What needs to be done: Pick every line from the data below that contains the string "ADNYM" and copy it.

[Page-level text extractions]
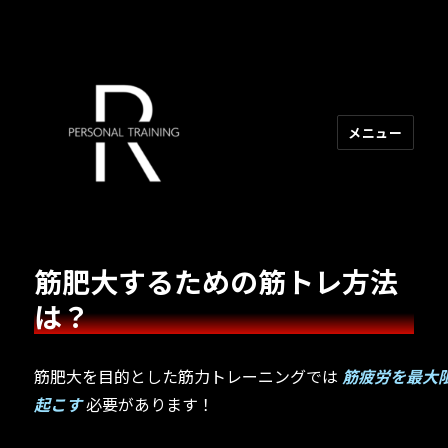
メニュー
R PERSONAL TRAINING
筋肥大するための筋トレ方法
は？
筋肥大を目的とした筋力トレーニングでは
筋疲労を最大
起こす
必要があります！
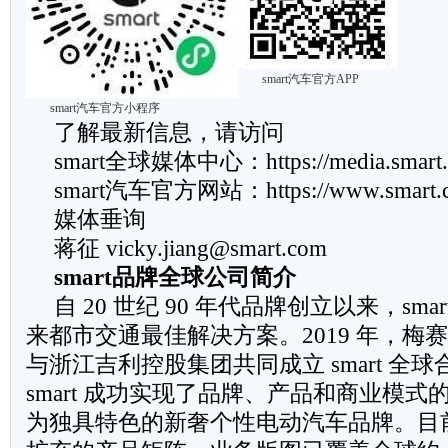
smart汽车官方APP
smart汽车官方小程序
了解最新信息，请访问
smart全球媒体中心：https://media.smart.c
smart汽车官方网站：https://www.smart.c
媒体垂询
蒋征 vicky.jiang@smart.com
smart
品牌全球公司简介
自 20 世纪 90 年代品牌创立以来，sm
来都市交通最佳解决方案。2019 年，梅
与浙江吉利控股集团共同成立 smart 全
smart 成功实现了品牌、产品和商业模
为独具特色的新奢个性电动汽车品牌。目前，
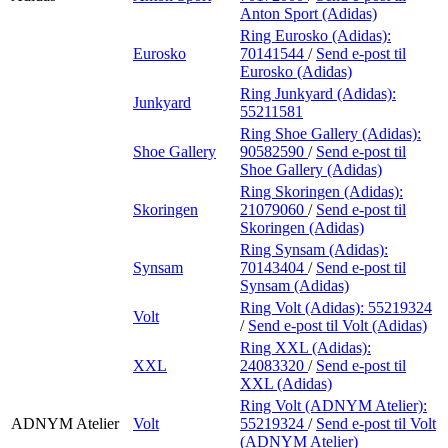
Anton Sport (Adidas)
Ring Eurosko (Adidas):
Eurosko
70141544
/
Send e-post
til
Eurosko (Adidas)
Ring Junkyard (Adidas):
Junkyard
55211581
Ring Shoe Gallery (Adidas):
Shoe Gallery
90582590
/
Send e-post
til
Shoe Gallery (Adidas)
Ring Skoringen (Adidas):
Skoringen
21079060
/
Send e-post
til
Skoringen (Adidas)
Ring Synsam (Adidas):
Synsam
70143404
/
Send e-post
til
Synsam (Adidas)
Ring Volt (Adidas):
55219324
Volt
/
Send e-post
til Volt (Adidas)
Ring XXL (Adidas):
XXL
24083320
/
Send e-post
til
XXL (Adidas)
Ring Volt (ADNYM Atelier):
ADNYM Atelier
Volt
55219324
/
Send e-post
til Volt
(ADNYM Atelier)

Task response:
Ring Volt (ADNYM Atelier):
ADNYM Atelier
(ADNYM Atelier)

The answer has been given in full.